運命の魔法ゼロ

@Azura201Hikari

《 フィニアンの目覚め》


小野寺竜也は、自分が嫌な奴だという自覚があった。そして、それが彼を困らせたことは一度もなかった。


金の実質的な重みを知る前から裕福だった彼は、利便性だけで自分を容認する人々に囲まれて育った。従業員は従順だった。


「友人」たちは絶好のタイミングで笑い、女たちは使い捨ての衛星のように彼の人生の周りを回っていた。すべてが彼の思い通りに動いていた。だからこそ、彼には変わる理由など微塵もなかったのだ。


彼は傲慢で、計算高く、感情的に残酷な男だった。


そして、彼はそのことを完璧に理解していた。


救済も、精神的成長も、因果応報も信じていなかった。そんなものは、夜に安眠を必要とする者たちのための慰めの言葉に過ぎない。竜也にとって世界は単純だった。力を持つ者がルールを作り、持たざる者は適応するか、さもなくば踏みつぶされるかだ。彼は自分を悪党だとは思っていなかった。ただ、美徳を装わないほどには正直なだけだった。

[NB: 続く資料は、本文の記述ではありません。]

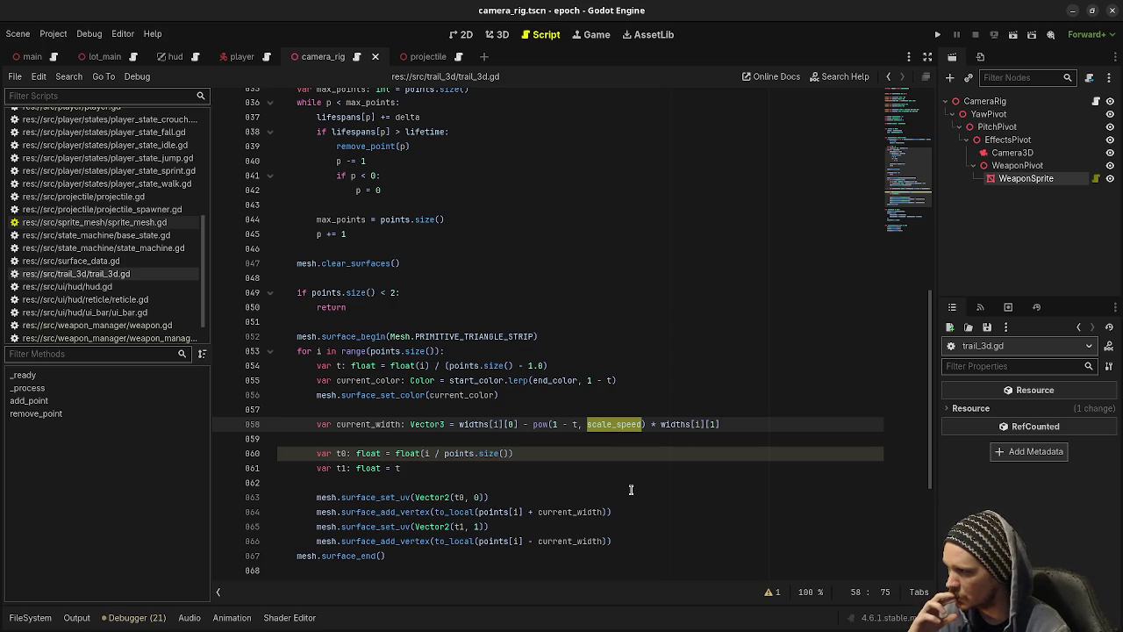
pyautogui.scroll(8, 631, 489)
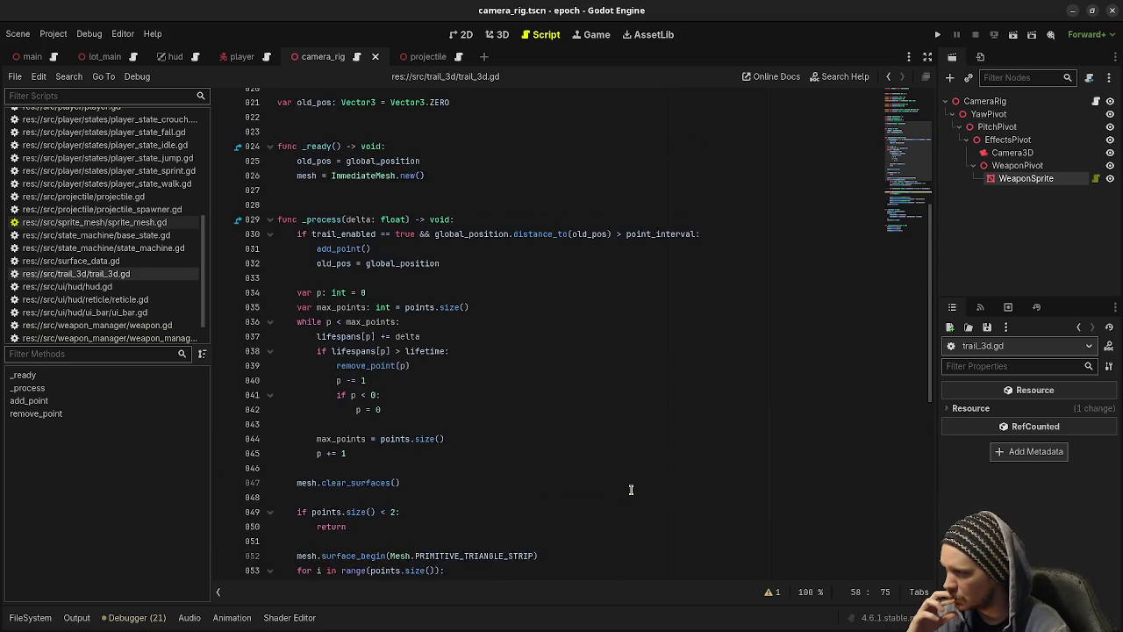
pyautogui.scroll(4, 631, 490)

自分が人を傷つけていることは知っていた。必要とあれば利用し、捨て、踏みにじることも分かっていた。何より、それを変えるつもりがないことも。


地球という世界は、決して彼を罰しなかった。それどころか、残酷な決断を下すたびに、金と影響力、そして都合のいい沈黙で彼に報いた。


だが、ある事故が彼の現世の軌道を断ち切るまでは。


それは、悪党にふさわしい、惨めな死だった。


深い最期の言葉も、突然の後悔もなかった。ただ捻じ曲がった金属の塊と、傲慢さが招いた些細なミス。そして、常に結果を超越していると信じていた男の、唐突な終焉。


竜也の意識が消えた時、神々しい光も天の裁きもなかった。ただ、圧縮された意識の塊として、軌道を外れた彗星のように異世界の現実を切り裂きながら、落下していく感覚だけがあった。


そのまま堕ちていくと思った、その時。


「……」


スチームヘイブン島。午前七時四十分。


フィニアン・アゼイは、記憶にも残っていない悪夢の中にいたかのように、ひどく怯えて目を覚ました。どれほど思い出そうとしても、何がそれほど深刻だったのか思い出せない。ただ、その中で感じた凄まじい痛みだけが記憶に刻まれていた。


ふと気づくと、彼は粗末な服を纏い、質素で幅の狭い独房のような部屋のシングルベッドに横たわっていた。壁の反対側にもう一つのベッドがある。どうやらフィニアンは誰かと同居しているようだった。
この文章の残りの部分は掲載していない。